Volume, consistency, and nutritional characterization of bread.

To assess the technological characteristics of the bread in question, the sample volume (cm³) and the resistance offered by the specimen to an imposed deformation of 30% were considered. Comparing the values of the volumes of the loaves with 0%, 10%, and 20% IWF, it can be seen that the control samples (0%), prepared by the straight and sourdough processes had larger volumes (690.4 ± 7.1 cm³ and 642.9 ± 4.0 cm³, respectively) than the other samples obtained with the addition of IWF (Table 3 and Fig. 1). In particular, the values decreased (from 50 to 100 cm³) with an increasing amount of IWF used: with 10% IWF, the maximum volume did not exceed 590.7 ± 4.9 cm³ with both the straight-dough and sourdough processes; with the addition of 20% IWF, the maximum value suffered a further contraction (556.6 ± 8.3 cm³ in straight dough).

+++

# [Actions to take]
(a) From the passage on bread volume, list every loaf volume that is reported with a ± value.
(b) Please quote everything in the passage on bread volume from "To assess the" down to "in straight dough).".
(c) Decide whether each statement agrees with the passage on bread volume. Give yes or no for each, with the deciding words from the passage quoted exactly.
(i) The straight-dough control loaf had a larger volume than the sourdough control loaf.
(ii) The specimen was subjected to an imposed deformation of 20%.
(iii) With 10% IWF, the sourdough loaf's volume went above 600 cm³.

+++

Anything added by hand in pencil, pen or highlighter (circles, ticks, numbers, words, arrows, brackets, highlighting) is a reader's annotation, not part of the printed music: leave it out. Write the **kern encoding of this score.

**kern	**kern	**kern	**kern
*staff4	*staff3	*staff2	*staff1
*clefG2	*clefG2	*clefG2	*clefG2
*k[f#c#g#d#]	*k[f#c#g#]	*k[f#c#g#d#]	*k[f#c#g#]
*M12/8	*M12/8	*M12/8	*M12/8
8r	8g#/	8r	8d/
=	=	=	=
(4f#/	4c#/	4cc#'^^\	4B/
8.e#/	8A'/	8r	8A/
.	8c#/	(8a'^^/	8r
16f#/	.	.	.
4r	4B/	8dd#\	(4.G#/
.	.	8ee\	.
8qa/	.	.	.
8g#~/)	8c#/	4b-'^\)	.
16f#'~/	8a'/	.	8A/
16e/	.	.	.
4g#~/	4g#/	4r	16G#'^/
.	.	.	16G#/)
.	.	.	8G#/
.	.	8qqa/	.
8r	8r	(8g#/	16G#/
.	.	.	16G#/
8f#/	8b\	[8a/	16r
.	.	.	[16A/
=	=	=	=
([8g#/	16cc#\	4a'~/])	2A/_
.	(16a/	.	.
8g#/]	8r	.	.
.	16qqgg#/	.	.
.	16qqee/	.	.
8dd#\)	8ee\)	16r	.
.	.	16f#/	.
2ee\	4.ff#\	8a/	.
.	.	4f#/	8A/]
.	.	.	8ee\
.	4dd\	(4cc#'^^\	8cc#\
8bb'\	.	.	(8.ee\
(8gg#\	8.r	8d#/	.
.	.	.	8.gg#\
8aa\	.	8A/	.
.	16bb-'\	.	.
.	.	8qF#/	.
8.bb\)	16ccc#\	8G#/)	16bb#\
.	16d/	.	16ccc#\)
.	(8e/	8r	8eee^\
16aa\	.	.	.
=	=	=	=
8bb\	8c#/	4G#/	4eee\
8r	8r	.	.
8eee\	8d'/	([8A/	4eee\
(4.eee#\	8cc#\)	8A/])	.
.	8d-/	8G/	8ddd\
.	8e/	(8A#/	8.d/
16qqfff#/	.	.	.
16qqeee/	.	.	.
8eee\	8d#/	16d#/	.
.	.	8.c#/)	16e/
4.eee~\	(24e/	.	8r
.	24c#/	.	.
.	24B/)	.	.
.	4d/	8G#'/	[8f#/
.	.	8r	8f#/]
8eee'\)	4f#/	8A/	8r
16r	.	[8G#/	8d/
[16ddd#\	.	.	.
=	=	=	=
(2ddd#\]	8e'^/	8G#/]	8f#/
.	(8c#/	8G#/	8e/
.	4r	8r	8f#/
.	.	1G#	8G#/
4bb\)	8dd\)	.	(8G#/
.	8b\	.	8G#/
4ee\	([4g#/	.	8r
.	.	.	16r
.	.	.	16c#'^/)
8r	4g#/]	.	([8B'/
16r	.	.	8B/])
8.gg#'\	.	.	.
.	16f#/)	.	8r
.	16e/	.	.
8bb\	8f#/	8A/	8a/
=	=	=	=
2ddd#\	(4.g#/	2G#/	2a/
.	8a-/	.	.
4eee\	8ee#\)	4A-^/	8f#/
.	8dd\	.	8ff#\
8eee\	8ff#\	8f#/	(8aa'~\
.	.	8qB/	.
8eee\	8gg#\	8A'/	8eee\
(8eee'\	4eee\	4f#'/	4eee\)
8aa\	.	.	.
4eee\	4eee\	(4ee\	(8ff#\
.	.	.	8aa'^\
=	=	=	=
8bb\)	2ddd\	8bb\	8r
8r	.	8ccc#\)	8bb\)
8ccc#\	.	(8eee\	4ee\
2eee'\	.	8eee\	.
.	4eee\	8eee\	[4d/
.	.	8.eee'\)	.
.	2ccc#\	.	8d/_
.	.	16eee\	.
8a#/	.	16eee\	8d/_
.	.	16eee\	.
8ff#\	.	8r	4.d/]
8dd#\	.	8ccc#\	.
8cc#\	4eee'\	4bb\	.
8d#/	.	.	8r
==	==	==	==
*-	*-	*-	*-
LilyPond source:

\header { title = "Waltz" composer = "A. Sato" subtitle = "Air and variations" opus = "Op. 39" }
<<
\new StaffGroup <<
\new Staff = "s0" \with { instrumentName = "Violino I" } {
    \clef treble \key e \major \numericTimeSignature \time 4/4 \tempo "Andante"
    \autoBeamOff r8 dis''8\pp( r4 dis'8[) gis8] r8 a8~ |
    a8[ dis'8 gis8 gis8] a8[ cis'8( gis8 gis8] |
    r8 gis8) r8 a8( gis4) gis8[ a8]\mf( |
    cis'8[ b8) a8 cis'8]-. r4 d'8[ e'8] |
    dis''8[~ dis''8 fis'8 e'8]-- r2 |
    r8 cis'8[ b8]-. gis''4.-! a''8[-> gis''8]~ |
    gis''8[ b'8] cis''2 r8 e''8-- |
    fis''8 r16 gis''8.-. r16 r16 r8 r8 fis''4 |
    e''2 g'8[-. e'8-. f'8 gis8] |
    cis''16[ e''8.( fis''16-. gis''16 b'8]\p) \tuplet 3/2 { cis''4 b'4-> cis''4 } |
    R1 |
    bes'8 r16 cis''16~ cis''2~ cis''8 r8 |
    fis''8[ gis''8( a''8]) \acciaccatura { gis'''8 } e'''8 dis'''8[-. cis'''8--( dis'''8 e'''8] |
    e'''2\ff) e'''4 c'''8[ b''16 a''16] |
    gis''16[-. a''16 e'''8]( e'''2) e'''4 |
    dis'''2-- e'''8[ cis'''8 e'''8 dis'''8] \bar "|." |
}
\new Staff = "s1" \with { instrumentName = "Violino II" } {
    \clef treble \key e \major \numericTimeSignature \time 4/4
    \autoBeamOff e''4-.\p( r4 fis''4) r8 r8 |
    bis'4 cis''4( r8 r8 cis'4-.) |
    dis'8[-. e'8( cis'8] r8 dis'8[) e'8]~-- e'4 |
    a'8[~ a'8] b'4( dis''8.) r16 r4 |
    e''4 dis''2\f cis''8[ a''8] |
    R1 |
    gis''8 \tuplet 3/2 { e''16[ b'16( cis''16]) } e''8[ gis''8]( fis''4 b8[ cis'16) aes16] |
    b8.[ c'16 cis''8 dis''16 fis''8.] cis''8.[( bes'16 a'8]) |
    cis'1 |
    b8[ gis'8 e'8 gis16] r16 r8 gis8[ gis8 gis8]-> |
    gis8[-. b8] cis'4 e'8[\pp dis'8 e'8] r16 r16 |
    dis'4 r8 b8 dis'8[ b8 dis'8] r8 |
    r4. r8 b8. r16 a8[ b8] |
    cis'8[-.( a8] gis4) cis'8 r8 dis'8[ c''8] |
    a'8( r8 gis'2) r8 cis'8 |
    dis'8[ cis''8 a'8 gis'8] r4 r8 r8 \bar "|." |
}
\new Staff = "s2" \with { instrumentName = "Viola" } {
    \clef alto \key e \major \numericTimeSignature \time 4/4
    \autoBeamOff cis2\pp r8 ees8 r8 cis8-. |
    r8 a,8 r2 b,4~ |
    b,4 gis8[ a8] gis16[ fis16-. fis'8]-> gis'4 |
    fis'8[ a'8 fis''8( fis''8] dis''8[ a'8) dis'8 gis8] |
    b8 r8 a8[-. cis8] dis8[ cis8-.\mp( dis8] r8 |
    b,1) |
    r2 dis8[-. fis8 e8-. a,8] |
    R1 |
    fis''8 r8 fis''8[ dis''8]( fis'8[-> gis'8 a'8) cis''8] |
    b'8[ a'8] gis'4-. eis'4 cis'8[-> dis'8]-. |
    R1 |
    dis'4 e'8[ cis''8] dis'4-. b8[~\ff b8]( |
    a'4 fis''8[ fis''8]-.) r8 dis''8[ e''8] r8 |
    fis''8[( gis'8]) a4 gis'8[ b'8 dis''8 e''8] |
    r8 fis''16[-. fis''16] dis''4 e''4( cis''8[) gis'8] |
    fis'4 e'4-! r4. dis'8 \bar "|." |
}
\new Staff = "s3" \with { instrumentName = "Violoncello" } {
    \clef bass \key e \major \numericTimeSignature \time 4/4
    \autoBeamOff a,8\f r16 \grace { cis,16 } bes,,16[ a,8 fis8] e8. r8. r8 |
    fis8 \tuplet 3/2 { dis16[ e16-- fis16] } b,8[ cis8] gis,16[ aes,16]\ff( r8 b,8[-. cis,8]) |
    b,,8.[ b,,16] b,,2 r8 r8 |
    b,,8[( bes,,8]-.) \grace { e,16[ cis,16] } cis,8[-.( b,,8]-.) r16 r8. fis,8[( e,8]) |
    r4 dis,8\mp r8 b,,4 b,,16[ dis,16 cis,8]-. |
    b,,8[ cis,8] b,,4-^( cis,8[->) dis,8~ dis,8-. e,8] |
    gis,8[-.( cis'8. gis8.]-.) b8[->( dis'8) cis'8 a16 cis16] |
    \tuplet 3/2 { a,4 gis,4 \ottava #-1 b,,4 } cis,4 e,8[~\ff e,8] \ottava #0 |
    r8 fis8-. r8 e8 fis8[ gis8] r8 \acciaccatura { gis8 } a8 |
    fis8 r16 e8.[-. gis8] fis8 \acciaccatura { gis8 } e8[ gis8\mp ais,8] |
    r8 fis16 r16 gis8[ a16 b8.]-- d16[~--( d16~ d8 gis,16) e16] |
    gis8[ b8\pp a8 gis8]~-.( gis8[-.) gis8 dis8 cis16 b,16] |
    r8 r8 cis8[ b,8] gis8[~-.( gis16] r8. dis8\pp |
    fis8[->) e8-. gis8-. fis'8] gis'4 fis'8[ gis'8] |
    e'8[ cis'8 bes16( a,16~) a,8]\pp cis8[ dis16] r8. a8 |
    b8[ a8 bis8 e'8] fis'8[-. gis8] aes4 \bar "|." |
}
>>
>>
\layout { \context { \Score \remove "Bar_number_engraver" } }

+++

# [Results by task]
(a)
690.4 ± 7.1 cm³
642.9 ± 4.0 cm³
590.7 ± 4.9 cm³
556.6 ± 8.3 cm³

(b)
To assess the technological characteristics of the bread in question, the sample volume (cm³) and the resistance offered by the specimen to an imposed deformation of 30% were considered. Comparing the values of the volumes of the loaves with 0%, 10%, and 20% IWF, it can be seen that the control samples (0%), prepared by the straight and sourdough processes had larger volumes (690.4 ± 7.1 cm³ and 642.9 ± 4.0 cm³, respectively) than the other samples obtained with the addition of IWF (Table 3 and Fig. 1). In particular, the values decreased (from 50 to 100 cm³) with an increasing amount of IWF used: with 10% IWF, the maximum volume did not exceed 590.7 ± 4.9 cm³ with both the straight-dough and sourdough processes; with the addition of 20% IWF, the maximum value suffered a further contraction (556.6 ± 8.3 cm³ in straight dough).

(c)
(i) Yes: "prepared by the straight and sourdough processes had larger volumes (690.4 ± 7.1 cm³ and 642.9 ± 4.0 cm³, respectively)"
(ii) No: "the resistance offered by the specimen to an imposed deformation of 30%"
(iii) No: "with 10% IWF, the maximum volume did not exceed 590.7 ± 4.9 cm³ with both the straight-dough and sourdough processes"